Figure 6. Required Raw Material Weight before and after Optimization.

The results obtained for scenarios with and without boarding machines indicate that the differences between the two cases remain consistently positive, the production time efficiency improved by 0.98% to 71.70%, whereas raw material savings ranged from 9.55% to 10.63%. although they do not exhibit a strictly linear trend.

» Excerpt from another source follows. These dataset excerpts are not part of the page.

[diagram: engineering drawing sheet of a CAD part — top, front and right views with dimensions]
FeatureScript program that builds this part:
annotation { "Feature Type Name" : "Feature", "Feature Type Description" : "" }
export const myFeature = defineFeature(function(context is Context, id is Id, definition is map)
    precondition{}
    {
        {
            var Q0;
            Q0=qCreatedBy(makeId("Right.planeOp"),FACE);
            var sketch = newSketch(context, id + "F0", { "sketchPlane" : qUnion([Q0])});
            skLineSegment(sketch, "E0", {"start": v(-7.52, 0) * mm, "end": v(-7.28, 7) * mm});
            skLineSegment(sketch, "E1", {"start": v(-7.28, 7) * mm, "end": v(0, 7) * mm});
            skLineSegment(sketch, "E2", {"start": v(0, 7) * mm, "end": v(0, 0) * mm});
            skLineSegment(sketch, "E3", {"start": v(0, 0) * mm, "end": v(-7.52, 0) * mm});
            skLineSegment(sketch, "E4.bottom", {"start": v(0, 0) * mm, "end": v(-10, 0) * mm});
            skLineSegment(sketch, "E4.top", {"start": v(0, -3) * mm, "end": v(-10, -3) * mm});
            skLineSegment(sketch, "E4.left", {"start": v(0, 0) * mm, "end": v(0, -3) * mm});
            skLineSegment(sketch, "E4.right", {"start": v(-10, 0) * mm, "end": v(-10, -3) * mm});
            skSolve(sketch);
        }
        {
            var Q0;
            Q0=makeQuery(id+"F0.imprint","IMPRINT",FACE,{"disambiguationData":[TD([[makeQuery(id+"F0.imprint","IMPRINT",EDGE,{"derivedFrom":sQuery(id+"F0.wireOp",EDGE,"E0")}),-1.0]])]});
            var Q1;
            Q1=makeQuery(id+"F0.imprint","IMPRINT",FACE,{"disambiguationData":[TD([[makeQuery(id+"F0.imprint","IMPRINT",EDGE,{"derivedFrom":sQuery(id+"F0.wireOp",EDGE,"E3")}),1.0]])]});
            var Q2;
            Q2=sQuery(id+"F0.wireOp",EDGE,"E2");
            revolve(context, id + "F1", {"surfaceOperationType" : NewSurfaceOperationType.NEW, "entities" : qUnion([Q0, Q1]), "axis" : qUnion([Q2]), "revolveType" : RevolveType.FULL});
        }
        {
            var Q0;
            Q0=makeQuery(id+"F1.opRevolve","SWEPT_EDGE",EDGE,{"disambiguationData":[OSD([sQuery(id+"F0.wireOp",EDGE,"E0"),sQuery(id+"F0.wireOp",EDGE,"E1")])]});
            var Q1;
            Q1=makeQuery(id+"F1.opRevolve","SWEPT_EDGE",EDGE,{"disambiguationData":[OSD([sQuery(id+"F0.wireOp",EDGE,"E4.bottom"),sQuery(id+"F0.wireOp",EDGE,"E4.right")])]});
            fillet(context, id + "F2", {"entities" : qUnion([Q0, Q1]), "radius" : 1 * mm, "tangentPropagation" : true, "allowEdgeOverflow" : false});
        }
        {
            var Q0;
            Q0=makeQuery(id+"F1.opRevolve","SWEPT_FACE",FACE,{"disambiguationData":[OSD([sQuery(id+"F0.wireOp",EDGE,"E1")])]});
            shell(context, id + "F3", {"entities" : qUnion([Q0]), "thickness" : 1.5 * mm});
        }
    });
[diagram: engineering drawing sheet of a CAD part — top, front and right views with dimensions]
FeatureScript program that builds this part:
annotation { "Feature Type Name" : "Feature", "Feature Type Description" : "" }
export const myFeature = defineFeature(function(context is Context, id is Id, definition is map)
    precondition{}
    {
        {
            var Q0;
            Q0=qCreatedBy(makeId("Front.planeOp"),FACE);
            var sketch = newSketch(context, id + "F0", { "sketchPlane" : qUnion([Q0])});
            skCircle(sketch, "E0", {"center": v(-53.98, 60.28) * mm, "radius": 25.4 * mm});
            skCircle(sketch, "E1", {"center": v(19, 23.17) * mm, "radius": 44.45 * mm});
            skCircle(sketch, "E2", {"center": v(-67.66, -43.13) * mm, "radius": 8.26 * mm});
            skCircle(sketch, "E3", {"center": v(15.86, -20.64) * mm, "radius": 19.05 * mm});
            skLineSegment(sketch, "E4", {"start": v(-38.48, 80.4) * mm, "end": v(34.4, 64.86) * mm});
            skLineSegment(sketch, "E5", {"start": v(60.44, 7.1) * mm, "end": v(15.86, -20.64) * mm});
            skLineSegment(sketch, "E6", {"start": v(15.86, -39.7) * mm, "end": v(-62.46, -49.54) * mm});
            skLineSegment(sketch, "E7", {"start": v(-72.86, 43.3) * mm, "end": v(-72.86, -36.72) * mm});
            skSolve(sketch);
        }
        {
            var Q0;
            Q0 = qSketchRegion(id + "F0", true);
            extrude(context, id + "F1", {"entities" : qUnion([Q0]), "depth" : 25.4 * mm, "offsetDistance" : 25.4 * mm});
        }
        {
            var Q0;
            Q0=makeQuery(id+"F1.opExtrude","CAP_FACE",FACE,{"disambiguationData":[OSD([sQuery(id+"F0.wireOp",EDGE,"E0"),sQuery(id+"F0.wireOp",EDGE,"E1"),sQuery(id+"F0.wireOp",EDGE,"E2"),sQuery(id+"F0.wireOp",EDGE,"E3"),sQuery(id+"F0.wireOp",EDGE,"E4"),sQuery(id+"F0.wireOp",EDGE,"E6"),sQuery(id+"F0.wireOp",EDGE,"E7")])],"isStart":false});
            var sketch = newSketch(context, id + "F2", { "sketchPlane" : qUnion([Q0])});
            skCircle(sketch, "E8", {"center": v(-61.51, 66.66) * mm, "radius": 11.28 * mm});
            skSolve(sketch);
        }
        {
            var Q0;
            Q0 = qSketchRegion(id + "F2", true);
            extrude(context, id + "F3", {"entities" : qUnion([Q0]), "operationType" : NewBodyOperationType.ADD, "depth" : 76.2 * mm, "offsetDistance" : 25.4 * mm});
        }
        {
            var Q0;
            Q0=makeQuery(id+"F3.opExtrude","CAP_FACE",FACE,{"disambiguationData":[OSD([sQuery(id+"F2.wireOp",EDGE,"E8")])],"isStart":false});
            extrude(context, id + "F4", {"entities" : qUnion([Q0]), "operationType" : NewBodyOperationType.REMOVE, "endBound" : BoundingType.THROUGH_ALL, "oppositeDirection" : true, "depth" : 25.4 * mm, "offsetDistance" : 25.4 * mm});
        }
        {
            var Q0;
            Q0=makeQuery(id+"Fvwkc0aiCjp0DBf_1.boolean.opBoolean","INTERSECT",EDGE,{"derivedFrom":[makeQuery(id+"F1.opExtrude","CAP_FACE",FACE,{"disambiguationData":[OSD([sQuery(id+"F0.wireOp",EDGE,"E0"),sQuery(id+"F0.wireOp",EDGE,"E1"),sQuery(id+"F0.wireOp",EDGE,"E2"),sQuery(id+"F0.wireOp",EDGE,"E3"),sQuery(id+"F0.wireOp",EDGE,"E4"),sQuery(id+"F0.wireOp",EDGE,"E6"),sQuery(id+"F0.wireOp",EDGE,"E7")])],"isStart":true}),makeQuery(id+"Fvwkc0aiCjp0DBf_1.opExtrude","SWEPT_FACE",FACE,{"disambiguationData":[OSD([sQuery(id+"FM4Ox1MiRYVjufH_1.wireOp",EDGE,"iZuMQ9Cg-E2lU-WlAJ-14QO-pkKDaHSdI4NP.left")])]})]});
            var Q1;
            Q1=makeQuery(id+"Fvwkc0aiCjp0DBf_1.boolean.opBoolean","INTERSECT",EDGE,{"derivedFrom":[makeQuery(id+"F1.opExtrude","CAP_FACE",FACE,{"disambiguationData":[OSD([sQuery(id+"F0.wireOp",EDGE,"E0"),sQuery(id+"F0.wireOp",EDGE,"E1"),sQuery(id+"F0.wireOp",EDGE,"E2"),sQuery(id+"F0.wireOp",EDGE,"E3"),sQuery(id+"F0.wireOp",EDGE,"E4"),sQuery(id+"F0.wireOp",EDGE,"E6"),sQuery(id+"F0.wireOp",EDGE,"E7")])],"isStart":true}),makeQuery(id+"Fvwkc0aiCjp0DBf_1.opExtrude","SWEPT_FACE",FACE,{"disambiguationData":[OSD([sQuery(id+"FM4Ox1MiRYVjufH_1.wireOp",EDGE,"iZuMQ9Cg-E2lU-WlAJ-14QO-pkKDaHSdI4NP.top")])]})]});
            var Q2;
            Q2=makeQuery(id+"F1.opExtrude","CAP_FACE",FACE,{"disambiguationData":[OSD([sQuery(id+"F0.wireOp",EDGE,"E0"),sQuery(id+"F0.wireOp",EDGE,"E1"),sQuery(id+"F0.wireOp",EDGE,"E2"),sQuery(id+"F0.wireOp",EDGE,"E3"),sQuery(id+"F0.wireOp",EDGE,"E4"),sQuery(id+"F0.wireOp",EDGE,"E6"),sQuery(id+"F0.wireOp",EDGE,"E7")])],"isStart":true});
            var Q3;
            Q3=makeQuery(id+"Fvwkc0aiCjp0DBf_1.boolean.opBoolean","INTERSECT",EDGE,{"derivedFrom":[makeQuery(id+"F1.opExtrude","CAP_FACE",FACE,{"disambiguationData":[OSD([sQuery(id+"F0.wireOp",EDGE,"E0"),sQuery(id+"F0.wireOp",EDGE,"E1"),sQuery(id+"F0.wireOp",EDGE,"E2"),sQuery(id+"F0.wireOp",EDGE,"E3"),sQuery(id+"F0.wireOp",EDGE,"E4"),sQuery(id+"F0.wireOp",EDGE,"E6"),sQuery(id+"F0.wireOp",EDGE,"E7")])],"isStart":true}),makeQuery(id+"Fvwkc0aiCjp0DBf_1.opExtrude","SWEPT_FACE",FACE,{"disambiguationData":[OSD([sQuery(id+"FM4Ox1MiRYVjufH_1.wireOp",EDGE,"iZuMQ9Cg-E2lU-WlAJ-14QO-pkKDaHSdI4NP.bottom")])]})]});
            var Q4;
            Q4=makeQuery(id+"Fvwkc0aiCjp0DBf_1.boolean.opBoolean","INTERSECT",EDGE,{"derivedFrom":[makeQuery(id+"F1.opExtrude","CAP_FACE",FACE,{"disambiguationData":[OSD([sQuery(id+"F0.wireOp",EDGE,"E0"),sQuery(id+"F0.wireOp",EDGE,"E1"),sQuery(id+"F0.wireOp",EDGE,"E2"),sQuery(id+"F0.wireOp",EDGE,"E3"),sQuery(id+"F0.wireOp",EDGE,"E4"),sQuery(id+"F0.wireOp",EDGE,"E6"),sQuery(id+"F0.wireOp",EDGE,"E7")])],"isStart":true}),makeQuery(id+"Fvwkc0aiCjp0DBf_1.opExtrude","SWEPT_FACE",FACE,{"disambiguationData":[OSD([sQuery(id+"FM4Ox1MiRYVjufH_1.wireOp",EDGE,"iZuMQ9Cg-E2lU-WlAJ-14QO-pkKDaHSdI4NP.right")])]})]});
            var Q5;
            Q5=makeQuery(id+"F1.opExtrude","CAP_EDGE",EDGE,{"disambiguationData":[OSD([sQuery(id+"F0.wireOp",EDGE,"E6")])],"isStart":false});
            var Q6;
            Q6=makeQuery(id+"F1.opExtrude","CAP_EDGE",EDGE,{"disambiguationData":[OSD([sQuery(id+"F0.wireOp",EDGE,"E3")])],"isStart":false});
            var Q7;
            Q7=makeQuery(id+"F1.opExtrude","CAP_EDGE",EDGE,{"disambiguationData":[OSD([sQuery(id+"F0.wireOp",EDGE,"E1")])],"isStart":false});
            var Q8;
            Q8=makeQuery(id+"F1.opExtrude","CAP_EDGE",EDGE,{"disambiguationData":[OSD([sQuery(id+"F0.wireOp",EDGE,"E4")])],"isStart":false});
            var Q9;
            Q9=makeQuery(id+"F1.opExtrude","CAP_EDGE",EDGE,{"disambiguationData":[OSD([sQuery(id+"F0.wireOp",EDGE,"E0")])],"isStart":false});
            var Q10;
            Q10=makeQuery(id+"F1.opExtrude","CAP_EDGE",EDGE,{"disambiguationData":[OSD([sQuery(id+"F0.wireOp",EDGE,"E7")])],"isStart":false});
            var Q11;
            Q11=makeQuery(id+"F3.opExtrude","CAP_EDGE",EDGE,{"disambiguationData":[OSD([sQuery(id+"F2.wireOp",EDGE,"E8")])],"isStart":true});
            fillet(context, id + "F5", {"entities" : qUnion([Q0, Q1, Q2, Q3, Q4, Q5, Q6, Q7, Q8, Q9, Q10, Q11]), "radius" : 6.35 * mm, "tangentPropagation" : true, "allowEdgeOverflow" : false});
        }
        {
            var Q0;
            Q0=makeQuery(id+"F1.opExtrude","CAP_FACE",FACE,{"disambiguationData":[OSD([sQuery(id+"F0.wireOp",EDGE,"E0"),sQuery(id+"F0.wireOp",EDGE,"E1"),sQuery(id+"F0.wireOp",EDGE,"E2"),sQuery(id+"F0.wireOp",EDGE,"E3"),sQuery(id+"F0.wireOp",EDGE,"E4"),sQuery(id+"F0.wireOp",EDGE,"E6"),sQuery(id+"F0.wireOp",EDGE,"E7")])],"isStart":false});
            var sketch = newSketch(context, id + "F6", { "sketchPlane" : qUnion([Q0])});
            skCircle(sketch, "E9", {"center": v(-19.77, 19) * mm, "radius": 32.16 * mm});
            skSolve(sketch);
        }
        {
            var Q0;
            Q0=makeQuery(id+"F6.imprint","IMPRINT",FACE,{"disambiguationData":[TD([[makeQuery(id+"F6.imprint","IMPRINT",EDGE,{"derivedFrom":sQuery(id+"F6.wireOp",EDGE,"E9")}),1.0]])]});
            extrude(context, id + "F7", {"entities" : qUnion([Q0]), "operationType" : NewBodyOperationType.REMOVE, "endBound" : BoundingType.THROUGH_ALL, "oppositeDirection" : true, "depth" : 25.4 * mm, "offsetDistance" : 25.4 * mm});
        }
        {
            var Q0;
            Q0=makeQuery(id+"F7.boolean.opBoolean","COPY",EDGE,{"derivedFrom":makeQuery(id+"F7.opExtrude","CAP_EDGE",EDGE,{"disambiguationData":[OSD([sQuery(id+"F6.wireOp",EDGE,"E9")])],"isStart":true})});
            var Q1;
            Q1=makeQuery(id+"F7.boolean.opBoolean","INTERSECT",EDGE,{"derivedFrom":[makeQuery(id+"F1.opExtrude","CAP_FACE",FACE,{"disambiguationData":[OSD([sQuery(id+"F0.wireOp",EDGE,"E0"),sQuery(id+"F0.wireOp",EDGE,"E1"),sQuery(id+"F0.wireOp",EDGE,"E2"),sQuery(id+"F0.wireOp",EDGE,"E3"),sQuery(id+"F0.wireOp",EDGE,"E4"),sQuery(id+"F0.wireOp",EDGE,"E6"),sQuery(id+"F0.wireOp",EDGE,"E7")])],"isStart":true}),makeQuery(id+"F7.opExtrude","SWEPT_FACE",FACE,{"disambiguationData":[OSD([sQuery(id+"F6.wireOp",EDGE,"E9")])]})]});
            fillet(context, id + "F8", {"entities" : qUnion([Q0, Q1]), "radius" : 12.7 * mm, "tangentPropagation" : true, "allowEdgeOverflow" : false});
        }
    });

5. Conclusions and Outlook

This paper analyzed the seamless fabric production process and integrated scheduling optimization algorithms, employing a Genetic Algorithm to optimize the production line. The case study demonstrates that, with the introduction of boarding machines, the seamless fabric production process can effectively reduce production time and significantly enhance production efficiency and raw material saving. However, the improvement in production efficiency is not strictly linear, and the enhancement in material utilization remains uncertain, in addition, this study focuses on the case analysis of a single seamless fabric production line. Although the results demonstrate optimization in both production efficiency and material consumption, the performance of method on other production lines has not been validated. Furthermore, the proposed algorithm primarily targets production efficiency. The observed raw material savings in the optimized production line are a by-product of efficiency optimization, rather than the result of a scheme specifically designed to minimize material consumption. To simultaneously optimize both production efficiency and raw material utilization, the algorithm must be further refined and validated through additional experiments. Future research will seek additional production line cases for comparative analyses and incorporate other optimization algorithms for benchmarking; in addition, future research will focus on further refining the mathematical models and optimization algorithms to improve material utilization, as well as incorporating additional performance indicators—such as energy consumption and hazardous waste emissions—into the model, and developing optimization algorithms that target these metrics.